Concurrent Probing and Pprof Profiling

How LZStock prevents Kubernetes false-positive restarts using concurrent health checks, while exposing Prometheus metrics and conditional pprof endpoints.

TL;DR

Eradicate False-Positive K8s Restarts: Replaced sequential, blocking health checks with a concurrent background probing engine bounded by strict context.WithTimeout budgets, guaranteeing instant Kubernetes probe responses regardless of downstream network degradation.
$O(1)$ Lock-Free State Management: Avoided the fatal "Network I/O Mutex Trap" by isolating dependency pings in background goroutines, acquiring the global lock for mere microseconds only to swap state pointers, ensuring the HTTP /health handler never hangs.
Secure Production Profiling: Decoupled observability traffic from core business routing by mounting Prometheus metrics and Go pprof endpoints on a dedicated, internal-only HTTP Mux, enabling deep CPU/Memory tracing on demand without exposing critical attack vectors.

The Objective

Kubernetes relies on Liveness and Readiness probes to determine if a Pod should receive traffic or be restarted. If a microservice has 4 dependencies (NATS, Redis, Mongo, Postgres), probing them sequentially could take 10+ seconds during network degradation. This exceeds the Kubernetes probe timeout, causing K8s to falsely assume the Pod is dead and repeatedly restart it (CrashLoopBackOff).

The objective is to build a Concurrent Health Probing Engine that validates all infrastructure dependencies in parallel within a strict 3-second absolute timeout. Furthermore, this module must serve as the central Observability Hub, exposing Prometheus metrics and Go pprof endpoints for real-time CPU/Memory profiling during production incidents.

The Mental Model & Non-Blocking Probes

To prevent blocking the HTTP /health endpoint, the background probing engine uses a localized tempStatus struct. It only acquires the global Mutex for a microsecond to swap the pointer, ensuring K8s probes are answered instantly (in $O(1)$ time).

Codebase Anatomy

shared/go/infra
├── healthCheck
│   └── index.go
├── livenessServer
│   └── server.go
└── serviceRegister
    ├── nats
    │   └── nats.go
    └── registry
        └── registry.go

Core Implementation

The implementation is split into the background Concurrent Checker and the HTTP Observability Router.

The Concurrent, Lock-Free Probing Engine

Notice how the global Mutex (h.mu.Lock()) is never held during network calls. We use a sync.WaitGroup and a strict context.WithTimeout to cap the execution time.

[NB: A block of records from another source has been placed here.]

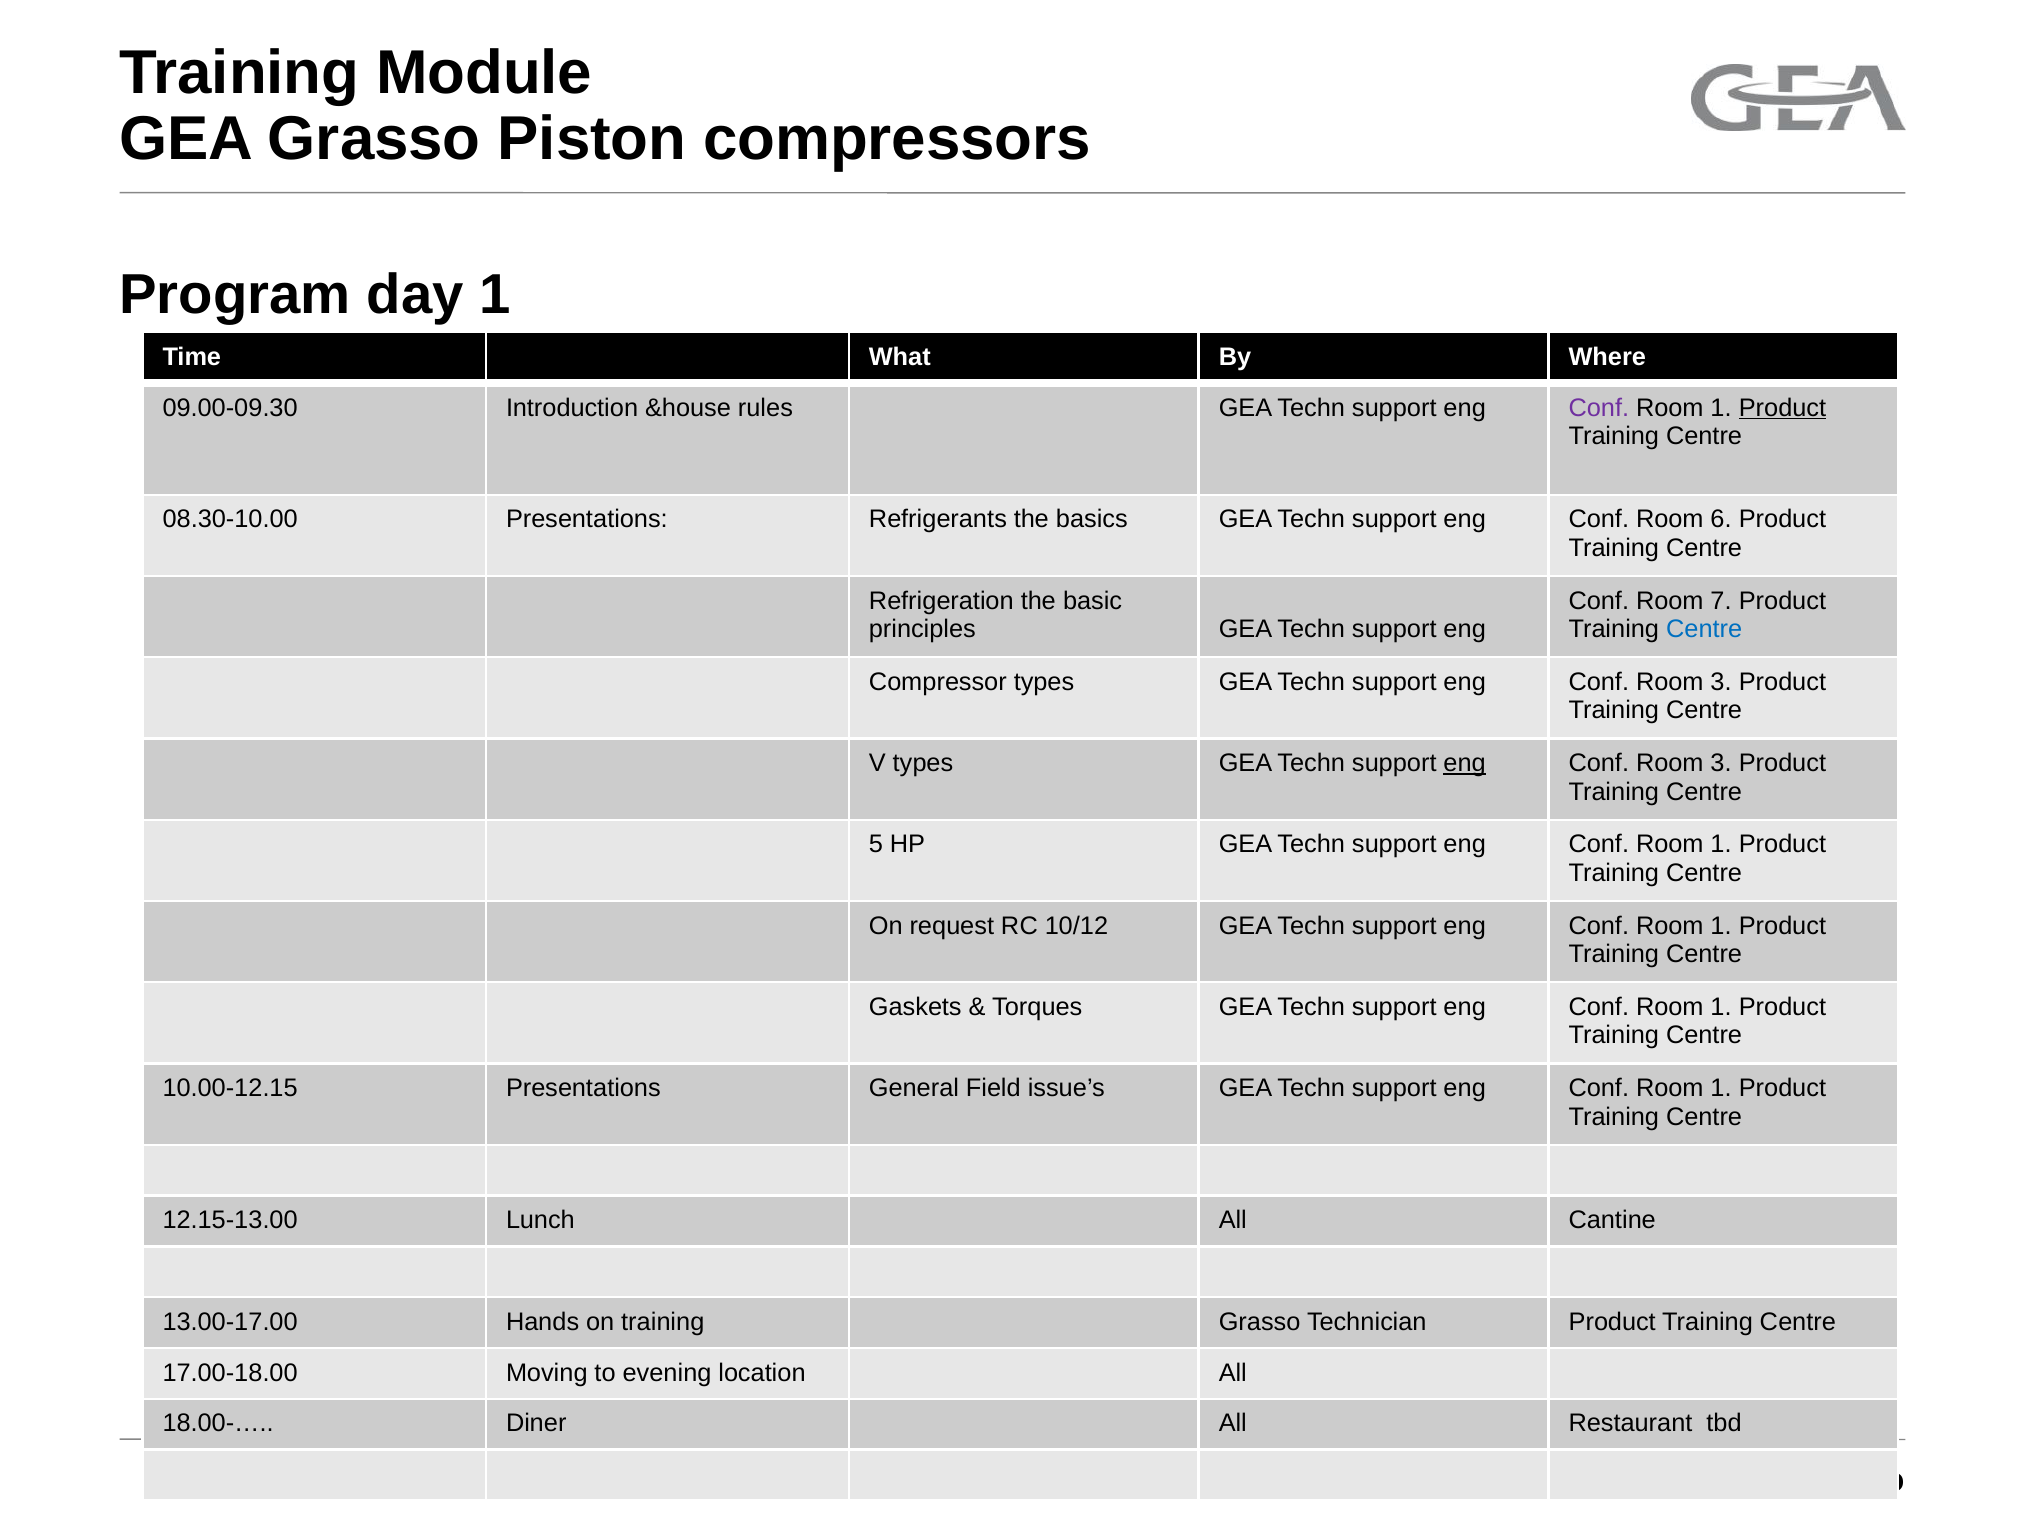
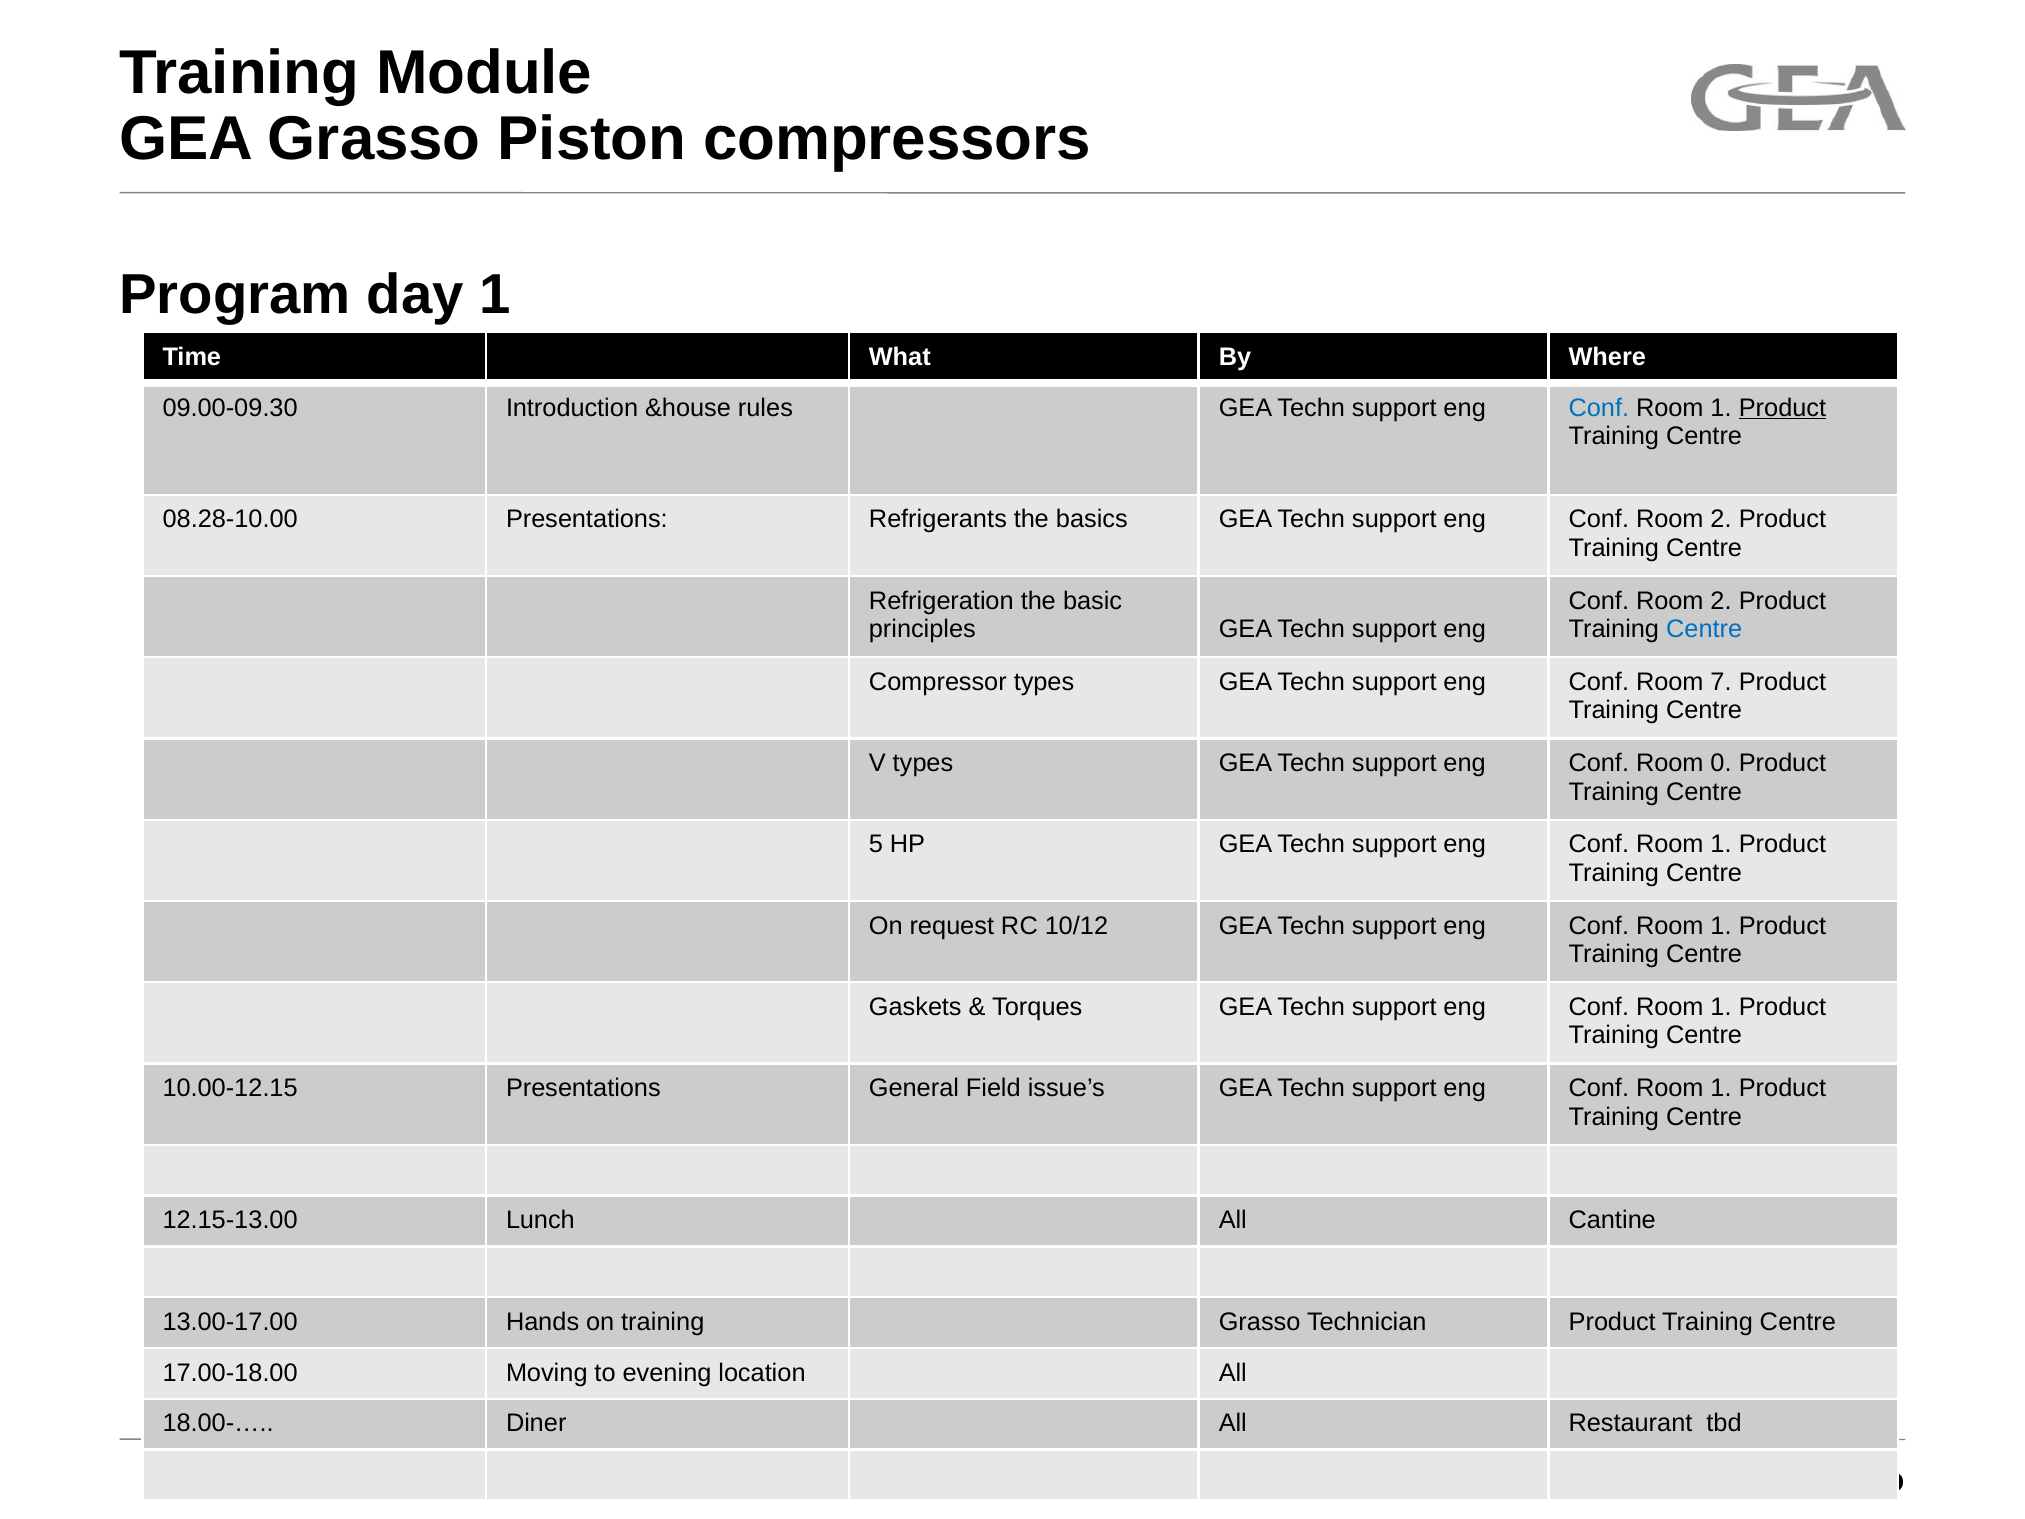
Conf at (1599, 408) colour: purple -> blue
08.30-10.00: 08.30-10.00 -> 08.28-10.00
6 at (1721, 519): 6 -> 2
7 at (1721, 601): 7 -> 2
3 at (1721, 682): 3 -> 7
eng at (1465, 763) underline: present -> none
3 at (1721, 763): 3 -> 0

// internal/infra/healthcheck/healthcheck.go

func (h *HealthCheck) performCheck() {
    // 1. Absolute Timeout Budget: Never exceed K8s probe timeouts
    ctx, cancel := context.WithTimeout(context.Background(), 3*time.Second)
    defer cancel()

    var wg sync.WaitGroup
    var localMu sync.Mutex // Protects tempStatus from concurrent goroutine writes

    // 2. Localized state (Prevents locking the global state during network I/O)
    tempStatus := HealthStatus{Status: "healthy", Postgres: true, Redis: true, NATS: true}

    // 3. Concurrent Pings
    if h.dependencies.PostgresClient != nil {
        wg.Add(1)
        go func() {
            defer wg.Done()
            sqlDB, _ := h.dependencies.PostgresClient.DB()
            if sqlDB.PingContext(ctx) != nil {
                localMu.Lock()
                tempStatus.Postgres = false
                tempStatus.Status = "unhealthy"
                localMu.Unlock()
            }
        }()
    }

    // ... (Redis and NATS checks follow the exact same goroutine pattern) ...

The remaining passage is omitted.